Evaluate the definite integral between zero and one of the cube root of 𝑑 𝐒 plus one over 𝑑 plus one 𝐣 plus 𝑒 to the power of negative 𝑑 𝐀 with respect to 𝑑.

Remember, to integrate a vector-valued function, we simply integrate each component in the usual way. And since this is a definite integral, we can use the fundamental theorem of calculus and apply that to continuous vector functions as shown. Here, capital 𝐑, of course, is the antiderivative of lowercase 𝐫. So let’s integrate each component with respect to 𝑑 and evaluate it between the limits of zero and one in the usual way. We’ll begin by integrating the component function for 𝐒. That’s the cube root of 𝑑 with respect to 𝑑. And in fact, if we write that as 𝑑 to the power of one-third, it does become a little easier. We add one to the power and then divide by that new value. So we get three-quarters 𝑑 to the power of four over three. Then, evaluating this between the limits of zero and one, we get three-quarters of one to the power of four over three minus three-quarters of zero to the power of four over three, which is simply three-quarters.
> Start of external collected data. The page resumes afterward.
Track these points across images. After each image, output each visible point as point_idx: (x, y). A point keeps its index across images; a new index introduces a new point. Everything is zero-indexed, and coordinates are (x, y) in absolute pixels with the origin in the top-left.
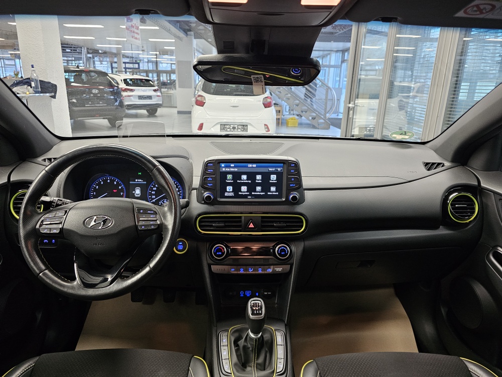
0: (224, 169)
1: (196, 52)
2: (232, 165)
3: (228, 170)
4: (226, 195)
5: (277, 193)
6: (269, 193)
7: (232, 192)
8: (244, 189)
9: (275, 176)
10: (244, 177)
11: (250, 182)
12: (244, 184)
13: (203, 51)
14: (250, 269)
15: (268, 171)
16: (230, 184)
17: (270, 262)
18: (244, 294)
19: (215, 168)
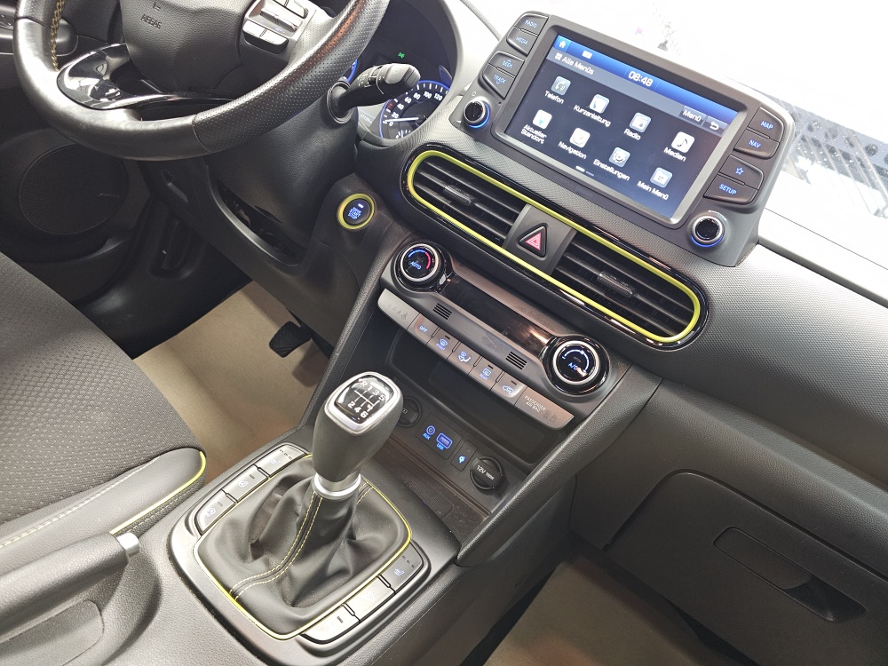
0: (558, 56)
2: (588, 54)
3: (569, 62)
4: (524, 132)
5: (665, 197)
6: (641, 185)
7: (543, 131)
8: (580, 137)
9: (691, 140)
10: (600, 103)
11: (608, 124)
12: (588, 124)
14: (463, 354)
15: (676, 115)
16: (549, 106)
17: (526, 371)
18: (433, 437)
19: (538, 37)
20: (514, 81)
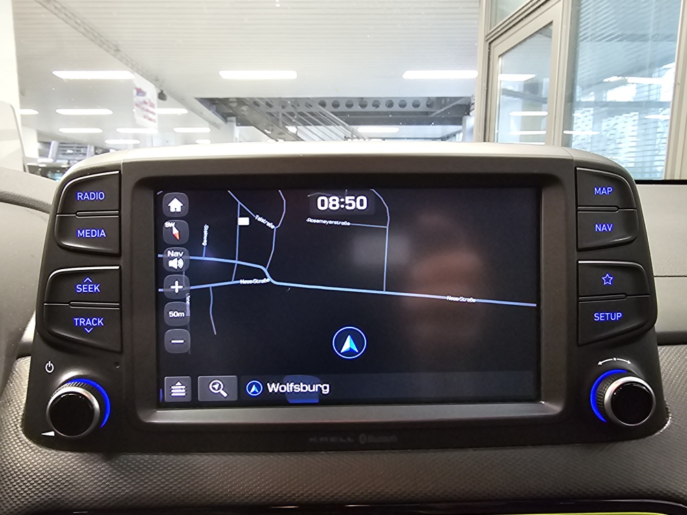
19: (120, 215)
20: (121, 311)
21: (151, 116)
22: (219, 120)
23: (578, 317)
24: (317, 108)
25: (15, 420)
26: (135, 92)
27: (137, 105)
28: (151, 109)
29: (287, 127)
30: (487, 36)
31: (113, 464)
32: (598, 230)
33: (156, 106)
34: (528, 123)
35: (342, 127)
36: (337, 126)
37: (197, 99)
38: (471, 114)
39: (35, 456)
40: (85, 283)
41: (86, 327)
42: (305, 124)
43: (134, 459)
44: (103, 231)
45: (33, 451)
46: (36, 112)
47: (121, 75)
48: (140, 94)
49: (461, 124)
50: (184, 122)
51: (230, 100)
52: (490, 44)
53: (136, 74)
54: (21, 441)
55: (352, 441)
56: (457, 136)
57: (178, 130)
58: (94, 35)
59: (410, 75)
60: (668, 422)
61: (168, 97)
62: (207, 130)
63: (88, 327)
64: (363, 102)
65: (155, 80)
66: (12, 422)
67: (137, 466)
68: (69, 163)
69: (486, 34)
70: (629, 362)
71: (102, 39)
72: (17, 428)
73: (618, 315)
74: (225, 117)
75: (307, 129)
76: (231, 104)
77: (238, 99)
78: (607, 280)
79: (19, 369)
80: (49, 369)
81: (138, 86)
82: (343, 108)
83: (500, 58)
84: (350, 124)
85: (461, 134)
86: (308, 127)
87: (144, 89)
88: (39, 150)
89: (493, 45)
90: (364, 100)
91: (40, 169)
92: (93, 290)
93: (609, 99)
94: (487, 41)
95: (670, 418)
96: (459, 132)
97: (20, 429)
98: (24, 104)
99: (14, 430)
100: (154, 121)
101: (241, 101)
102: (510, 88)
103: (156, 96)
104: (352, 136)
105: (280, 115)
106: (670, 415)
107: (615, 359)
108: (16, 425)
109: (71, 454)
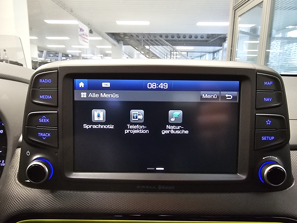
1: (124, 54)
2: (106, 84)
3: (94, 95)
13: (129, 53)
15: (198, 100)
19: (58, 89)
20: (58, 131)
21: (86, 40)
22: (115, 42)
23: (255, 138)
24: (158, 38)
25: (15, 175)
26: (79, 30)
27: (80, 35)
28: (86, 37)
29: (145, 46)
30: (234, 7)
31: (54, 194)
32: (265, 100)
33: (88, 36)
34: (251, 46)
35: (169, 46)
36: (167, 46)
37: (106, 33)
38: (226, 41)
39: (22, 190)
40: (43, 118)
41: (43, 137)
42: (153, 45)
43: (63, 193)
44: (50, 96)
45: (21, 188)
46: (37, 38)
47: (74, 22)
48: (82, 31)
49: (222, 46)
50: (100, 43)
51: (121, 34)
52: (235, 10)
53: (80, 22)
54: (16, 184)
55: (155, 188)
56: (220, 51)
57: (98, 47)
58: (61, 4)
59: (199, 24)
60: (293, 184)
61: (94, 32)
62: (110, 47)
63: (44, 137)
64: (179, 36)
65: (88, 25)
66: (13, 175)
67: (64, 196)
68: (51, 61)
69: (234, 6)
70: (276, 158)
71: (65, 6)
72: (15, 178)
73: (273, 138)
74: (118, 41)
75: (154, 47)
76: (121, 36)
77: (124, 33)
78: (268, 122)
79: (17, 152)
80: (28, 154)
81: (81, 27)
82: (170, 38)
83: (239, 17)
84: (173, 45)
85: (222, 51)
86: (154, 46)
87: (83, 29)
88: (38, 54)
89: (236, 11)
90: (179, 34)
91: (38, 63)
92: (46, 121)
93: (288, 36)
94: (234, 9)
95: (294, 182)
96: (221, 50)
97: (16, 178)
98: (31, 34)
99: (14, 179)
100: (87, 43)
101: (125, 34)
102: (244, 30)
103: (88, 31)
104: (173, 50)
105: (142, 41)
106: (294, 181)
107: (270, 157)
108: (15, 177)
109: (37, 189)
Next, we integrate the component for 𝐣. That’s one over one plus 𝑑. We then recall that the indefinite integral of 𝑓 prime of 𝑑 over 𝑓 of 𝑑 with respect to 𝑑 is equal to the natural log of the absolute value of 𝑓 of 𝑑 plus some constant of integration 𝑐. Well, one is equal to the derivative of one plus 𝑑. So the integral of one over one plus 𝑑 is the natural log of the absolute value of one plus 𝑑. And we need to evaluate this between zero and one. Notice how I’ve not included the constant of integration here because this is a definite integral. And they cancel out. So we have the natural log of one plus one minus the natural log of one plus zero. We no longer need the absolute value sign because we know both one plus one and one plus zero are greater than zero. So this is the natural log of two minus the natural log of one, which is, of course, just the natural log of two.

Finally, we integrate our component function for 𝐀. It’s the definite integral between zero and one of 𝑒 to the power of negative 𝑑. The integral of 𝑒 to the power of negative 𝑑 is negative 𝑒 to the power of negative 𝑑. So we have negative 𝑒 to the power of negative one minus negative 𝑒 to the power of zero, which becomes negative 𝑒 to the power of negative one plus one or one minus one over 𝑒. We’ve now successfully integrated each of our component functions. So let’s put them back into vector form. Our definite integral is equal to three-quarters 𝐒 plus the natural log of two 𝐣 plus one minus one over 𝑒 𝐀. It’s important to realise that this procedure can even be applied to initial value problems.